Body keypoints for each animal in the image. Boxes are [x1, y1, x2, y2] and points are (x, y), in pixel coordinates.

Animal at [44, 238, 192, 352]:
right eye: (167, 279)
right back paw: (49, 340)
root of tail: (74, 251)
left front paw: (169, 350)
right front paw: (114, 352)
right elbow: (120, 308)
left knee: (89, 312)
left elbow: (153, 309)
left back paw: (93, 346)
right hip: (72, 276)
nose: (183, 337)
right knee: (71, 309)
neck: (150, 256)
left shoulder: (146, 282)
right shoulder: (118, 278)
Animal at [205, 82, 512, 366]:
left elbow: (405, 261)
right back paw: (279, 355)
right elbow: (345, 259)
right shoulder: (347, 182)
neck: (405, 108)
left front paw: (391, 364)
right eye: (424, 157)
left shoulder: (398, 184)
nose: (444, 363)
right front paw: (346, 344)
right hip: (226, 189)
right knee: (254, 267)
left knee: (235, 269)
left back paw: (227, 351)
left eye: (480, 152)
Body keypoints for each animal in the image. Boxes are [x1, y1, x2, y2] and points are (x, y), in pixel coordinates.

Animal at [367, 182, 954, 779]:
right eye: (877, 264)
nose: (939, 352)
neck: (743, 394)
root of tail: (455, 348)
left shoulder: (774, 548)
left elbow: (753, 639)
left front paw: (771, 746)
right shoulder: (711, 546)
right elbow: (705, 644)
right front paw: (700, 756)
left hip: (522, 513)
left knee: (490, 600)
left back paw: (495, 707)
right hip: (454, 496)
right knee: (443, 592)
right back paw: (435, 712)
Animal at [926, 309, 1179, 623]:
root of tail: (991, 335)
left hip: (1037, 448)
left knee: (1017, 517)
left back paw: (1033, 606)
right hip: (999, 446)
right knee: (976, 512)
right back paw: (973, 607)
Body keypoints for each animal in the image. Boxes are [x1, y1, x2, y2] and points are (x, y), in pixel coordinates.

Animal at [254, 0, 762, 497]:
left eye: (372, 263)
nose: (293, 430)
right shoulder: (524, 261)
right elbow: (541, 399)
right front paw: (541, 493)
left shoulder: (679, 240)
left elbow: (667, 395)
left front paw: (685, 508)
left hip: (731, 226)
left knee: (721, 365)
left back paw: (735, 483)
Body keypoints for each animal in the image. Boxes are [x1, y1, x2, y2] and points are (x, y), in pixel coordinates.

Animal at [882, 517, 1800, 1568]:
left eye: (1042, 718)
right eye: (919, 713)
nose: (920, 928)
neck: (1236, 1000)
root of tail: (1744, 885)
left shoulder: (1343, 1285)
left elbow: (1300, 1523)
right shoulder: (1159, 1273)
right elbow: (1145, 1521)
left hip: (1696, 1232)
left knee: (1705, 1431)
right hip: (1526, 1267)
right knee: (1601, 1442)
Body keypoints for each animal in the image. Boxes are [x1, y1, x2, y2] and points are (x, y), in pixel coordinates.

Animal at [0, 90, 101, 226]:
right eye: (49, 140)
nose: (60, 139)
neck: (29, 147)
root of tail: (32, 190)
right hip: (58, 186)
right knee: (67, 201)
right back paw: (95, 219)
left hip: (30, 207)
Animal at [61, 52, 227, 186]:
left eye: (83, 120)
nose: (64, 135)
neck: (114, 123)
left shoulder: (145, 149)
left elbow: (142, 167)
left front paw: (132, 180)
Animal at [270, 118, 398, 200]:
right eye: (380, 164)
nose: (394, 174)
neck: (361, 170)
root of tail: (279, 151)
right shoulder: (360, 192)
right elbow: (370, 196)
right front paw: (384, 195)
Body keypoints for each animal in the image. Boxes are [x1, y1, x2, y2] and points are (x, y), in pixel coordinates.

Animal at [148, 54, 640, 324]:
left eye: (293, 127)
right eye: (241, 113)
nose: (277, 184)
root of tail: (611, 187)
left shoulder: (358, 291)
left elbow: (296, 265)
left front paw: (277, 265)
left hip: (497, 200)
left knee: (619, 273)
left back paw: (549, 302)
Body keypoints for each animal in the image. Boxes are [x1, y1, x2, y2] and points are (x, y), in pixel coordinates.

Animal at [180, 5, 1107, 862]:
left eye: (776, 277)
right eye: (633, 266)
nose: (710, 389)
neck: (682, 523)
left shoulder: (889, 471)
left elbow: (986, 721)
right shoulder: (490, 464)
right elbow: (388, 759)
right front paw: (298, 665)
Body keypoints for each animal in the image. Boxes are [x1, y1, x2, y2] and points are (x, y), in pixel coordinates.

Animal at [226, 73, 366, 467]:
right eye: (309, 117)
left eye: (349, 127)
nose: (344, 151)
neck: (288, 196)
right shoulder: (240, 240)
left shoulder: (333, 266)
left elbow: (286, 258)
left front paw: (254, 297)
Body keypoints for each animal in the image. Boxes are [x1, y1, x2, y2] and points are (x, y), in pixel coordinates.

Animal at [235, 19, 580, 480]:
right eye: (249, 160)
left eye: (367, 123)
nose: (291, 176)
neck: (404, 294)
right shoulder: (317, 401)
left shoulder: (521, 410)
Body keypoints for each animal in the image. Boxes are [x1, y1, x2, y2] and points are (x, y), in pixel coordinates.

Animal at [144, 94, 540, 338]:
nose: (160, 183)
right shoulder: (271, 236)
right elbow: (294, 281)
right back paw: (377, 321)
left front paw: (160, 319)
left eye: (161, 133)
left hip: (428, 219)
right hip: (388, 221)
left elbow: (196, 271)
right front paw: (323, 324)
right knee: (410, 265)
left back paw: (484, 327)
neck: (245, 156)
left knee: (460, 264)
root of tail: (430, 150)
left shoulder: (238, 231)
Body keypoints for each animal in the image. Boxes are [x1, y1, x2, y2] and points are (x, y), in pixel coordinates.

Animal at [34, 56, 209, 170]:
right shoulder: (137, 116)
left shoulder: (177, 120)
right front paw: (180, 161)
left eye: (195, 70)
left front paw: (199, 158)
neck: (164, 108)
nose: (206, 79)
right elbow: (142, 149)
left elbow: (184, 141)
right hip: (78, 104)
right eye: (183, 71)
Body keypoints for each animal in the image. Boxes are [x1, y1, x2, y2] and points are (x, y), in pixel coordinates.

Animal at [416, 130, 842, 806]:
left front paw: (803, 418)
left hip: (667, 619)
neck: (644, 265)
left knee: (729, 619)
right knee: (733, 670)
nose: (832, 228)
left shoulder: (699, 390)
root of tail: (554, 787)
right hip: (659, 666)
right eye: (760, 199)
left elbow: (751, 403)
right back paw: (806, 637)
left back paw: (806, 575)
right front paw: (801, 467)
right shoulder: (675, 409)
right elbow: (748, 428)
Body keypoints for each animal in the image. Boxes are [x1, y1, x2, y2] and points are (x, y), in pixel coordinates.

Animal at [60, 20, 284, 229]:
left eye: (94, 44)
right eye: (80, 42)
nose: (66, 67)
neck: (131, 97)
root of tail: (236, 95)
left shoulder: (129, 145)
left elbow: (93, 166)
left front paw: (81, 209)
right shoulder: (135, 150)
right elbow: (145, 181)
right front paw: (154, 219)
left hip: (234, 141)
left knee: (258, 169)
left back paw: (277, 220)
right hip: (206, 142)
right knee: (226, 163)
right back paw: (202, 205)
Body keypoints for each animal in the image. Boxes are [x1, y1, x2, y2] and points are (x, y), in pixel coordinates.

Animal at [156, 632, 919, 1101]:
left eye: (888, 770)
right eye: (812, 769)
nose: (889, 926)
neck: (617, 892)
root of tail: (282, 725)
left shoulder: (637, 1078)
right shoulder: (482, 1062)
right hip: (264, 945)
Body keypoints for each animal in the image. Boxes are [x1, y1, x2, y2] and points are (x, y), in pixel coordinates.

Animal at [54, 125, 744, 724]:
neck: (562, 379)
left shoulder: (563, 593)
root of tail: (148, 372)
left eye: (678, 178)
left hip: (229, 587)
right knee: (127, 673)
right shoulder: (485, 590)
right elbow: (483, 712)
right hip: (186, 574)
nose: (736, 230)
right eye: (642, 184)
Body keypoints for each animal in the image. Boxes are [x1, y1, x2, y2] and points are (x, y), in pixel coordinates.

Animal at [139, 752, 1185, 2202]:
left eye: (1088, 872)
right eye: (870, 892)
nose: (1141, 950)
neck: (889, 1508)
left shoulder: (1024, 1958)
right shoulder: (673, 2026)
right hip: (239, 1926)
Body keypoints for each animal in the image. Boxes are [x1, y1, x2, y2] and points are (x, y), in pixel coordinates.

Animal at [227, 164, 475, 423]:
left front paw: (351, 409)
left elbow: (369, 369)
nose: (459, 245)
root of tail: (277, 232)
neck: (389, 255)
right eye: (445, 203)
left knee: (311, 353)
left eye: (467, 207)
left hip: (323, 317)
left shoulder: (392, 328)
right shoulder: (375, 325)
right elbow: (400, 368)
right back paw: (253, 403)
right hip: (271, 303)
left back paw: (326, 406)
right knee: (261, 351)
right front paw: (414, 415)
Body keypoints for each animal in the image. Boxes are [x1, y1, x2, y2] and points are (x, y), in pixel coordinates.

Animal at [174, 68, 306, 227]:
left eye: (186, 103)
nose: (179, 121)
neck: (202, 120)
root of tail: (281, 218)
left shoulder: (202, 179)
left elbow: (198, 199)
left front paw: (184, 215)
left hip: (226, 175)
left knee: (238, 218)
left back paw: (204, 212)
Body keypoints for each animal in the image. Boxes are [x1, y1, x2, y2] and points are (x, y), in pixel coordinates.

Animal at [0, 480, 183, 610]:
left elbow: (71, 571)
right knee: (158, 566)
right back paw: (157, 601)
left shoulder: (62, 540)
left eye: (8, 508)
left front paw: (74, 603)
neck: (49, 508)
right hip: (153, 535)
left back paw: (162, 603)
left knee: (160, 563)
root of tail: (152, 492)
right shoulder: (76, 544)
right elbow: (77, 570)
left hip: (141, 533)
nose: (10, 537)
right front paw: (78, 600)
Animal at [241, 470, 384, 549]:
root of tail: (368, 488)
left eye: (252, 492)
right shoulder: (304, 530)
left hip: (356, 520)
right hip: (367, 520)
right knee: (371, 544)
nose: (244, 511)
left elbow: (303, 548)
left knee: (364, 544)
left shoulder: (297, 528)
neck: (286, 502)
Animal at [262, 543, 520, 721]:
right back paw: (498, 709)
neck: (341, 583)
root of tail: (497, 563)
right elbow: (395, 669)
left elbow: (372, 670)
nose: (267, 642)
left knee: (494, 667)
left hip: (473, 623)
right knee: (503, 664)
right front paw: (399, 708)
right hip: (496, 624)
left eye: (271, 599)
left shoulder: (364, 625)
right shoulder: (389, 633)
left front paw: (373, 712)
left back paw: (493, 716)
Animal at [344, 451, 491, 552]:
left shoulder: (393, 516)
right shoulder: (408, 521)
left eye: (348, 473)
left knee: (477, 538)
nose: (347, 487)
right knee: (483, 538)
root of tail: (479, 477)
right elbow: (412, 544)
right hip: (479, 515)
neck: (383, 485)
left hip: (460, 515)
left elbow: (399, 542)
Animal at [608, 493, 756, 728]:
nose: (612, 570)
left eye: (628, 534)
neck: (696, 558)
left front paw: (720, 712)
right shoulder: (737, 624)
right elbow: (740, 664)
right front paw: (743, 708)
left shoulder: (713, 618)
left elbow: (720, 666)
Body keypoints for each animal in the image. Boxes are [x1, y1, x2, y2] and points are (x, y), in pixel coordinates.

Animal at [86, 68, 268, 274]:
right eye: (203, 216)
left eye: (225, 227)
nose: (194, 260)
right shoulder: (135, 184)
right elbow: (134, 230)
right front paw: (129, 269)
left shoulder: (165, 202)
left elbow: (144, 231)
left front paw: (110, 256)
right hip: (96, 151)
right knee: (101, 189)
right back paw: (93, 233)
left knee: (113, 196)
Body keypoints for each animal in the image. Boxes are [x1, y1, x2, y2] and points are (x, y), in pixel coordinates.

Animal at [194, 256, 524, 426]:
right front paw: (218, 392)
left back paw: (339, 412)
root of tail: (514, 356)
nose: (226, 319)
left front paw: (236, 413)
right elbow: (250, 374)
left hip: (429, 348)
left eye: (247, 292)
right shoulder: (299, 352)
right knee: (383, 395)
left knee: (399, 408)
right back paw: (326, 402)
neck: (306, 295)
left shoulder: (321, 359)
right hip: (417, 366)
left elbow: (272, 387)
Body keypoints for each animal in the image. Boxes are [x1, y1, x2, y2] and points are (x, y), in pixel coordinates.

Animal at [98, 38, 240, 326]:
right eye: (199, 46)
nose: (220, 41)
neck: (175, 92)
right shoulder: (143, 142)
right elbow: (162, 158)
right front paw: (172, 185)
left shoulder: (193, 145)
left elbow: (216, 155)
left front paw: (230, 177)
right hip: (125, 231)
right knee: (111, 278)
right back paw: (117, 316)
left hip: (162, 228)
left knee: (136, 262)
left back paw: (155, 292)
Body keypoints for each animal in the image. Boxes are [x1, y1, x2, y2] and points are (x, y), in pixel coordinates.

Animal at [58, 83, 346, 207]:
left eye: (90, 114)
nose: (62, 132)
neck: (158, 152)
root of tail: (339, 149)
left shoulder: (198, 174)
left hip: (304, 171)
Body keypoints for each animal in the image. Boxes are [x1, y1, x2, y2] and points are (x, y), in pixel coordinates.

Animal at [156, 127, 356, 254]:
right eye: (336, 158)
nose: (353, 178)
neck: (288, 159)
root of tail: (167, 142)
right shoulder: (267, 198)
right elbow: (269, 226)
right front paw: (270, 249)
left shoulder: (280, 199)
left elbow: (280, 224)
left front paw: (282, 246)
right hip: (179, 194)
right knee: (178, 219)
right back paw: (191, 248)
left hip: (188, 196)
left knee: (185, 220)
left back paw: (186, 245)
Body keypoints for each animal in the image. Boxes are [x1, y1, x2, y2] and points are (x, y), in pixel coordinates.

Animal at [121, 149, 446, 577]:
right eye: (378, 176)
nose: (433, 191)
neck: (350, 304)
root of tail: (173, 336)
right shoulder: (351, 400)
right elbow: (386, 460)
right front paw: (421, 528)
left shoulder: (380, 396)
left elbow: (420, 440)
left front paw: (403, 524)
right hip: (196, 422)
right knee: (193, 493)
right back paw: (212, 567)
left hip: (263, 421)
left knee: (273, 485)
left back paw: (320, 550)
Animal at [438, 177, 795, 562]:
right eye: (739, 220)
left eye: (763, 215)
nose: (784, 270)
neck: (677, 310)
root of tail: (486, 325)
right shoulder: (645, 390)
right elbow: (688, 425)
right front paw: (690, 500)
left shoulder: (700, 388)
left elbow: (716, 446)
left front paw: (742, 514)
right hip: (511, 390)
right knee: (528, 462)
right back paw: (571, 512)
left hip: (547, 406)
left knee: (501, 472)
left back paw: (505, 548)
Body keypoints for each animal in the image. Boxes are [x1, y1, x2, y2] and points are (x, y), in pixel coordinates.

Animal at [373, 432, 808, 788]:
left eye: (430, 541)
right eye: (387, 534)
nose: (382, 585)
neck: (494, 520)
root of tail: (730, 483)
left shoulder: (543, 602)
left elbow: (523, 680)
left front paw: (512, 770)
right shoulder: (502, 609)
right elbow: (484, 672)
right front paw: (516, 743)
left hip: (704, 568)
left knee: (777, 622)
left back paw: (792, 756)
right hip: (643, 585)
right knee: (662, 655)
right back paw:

* **TASK GOAL**
Write out the listing's lines exactly, from its first line through the line that contains "right shoulder: (1159, 1273)", and stop there.

* **TASK RESULT**
Body keypoints for each animal in the image. Boxes are [x1, y1, x2, y2] and points are (x, y), in pixel coordinates.

Animal at [44, 238, 192, 352]:
right eye: (167, 279)
right back paw: (49, 340)
root of tail: (74, 251)
left front paw: (169, 350)
right front paw: (114, 352)
right elbow: (120, 308)
left knee: (89, 312)
left elbow: (153, 309)
left back paw: (93, 346)
right hip: (72, 276)
nose: (183, 337)
right knee: (71, 309)
neck: (150, 256)
left shoulder: (146, 282)
right shoulder: (118, 278)
Animal at [205, 82, 512, 366]:
left elbow: (405, 261)
right back paw: (279, 355)
right elbow: (345, 259)
right shoulder: (347, 182)
neck: (405, 108)
left front paw: (391, 364)
right eye: (424, 157)
left shoulder: (398, 184)
nose: (444, 363)
right front paw: (346, 344)
right hip: (226, 189)
right knee: (254, 267)
left knee: (235, 269)
left back paw: (227, 351)
left eye: (480, 152)
Body keypoints for each animal in the image. Boxes are [x1, y1, x2, y2] and points are (x, y), in pixel coordinates.

Animal at [367, 182, 954, 779]:
right eye: (877, 264)
nose: (939, 352)
neck: (743, 394)
root of tail: (455, 348)
left shoulder: (774, 548)
left elbow: (753, 639)
left front paw: (771, 746)
right shoulder: (711, 546)
right elbow: (705, 644)
right front paw: (700, 756)
left hip: (522, 513)
left knee: (490, 600)
left back paw: (495, 707)
right hip: (454, 496)
right knee: (443, 592)
right back paw: (435, 712)
Animal at [926, 309, 1179, 623]:
root of tail: (991, 335)
left hip: (1037, 448)
left knee: (1017, 517)
left back paw: (1033, 606)
right hip: (999, 446)
right knee: (976, 512)
right back paw: (973, 607)
Body keypoints for each animal in the image. Boxes are [x1, y1, x2, y2] and points are (x, y), in pixel coordinates.

Animal at [254, 0, 762, 497]:
left eye: (372, 263)
nose: (293, 430)
right shoulder: (524, 261)
right elbow: (541, 399)
right front paw: (541, 493)
left shoulder: (679, 240)
left elbow: (667, 395)
left front paw: (685, 508)
left hip: (731, 226)
left knee: (721, 365)
left back paw: (735, 483)
Body keypoints for each animal in the image. Boxes are [x1, y1, x2, y2] and points are (x, y), in pixel coordinates.

Animal at [882, 517, 1800, 1568]:
left eye: (1042, 718)
right eye: (919, 713)
nose: (920, 928)
neck: (1236, 1000)
root of tail: (1744, 885)
left shoulder: (1343, 1285)
left elbow: (1300, 1523)
right shoulder: (1159, 1273)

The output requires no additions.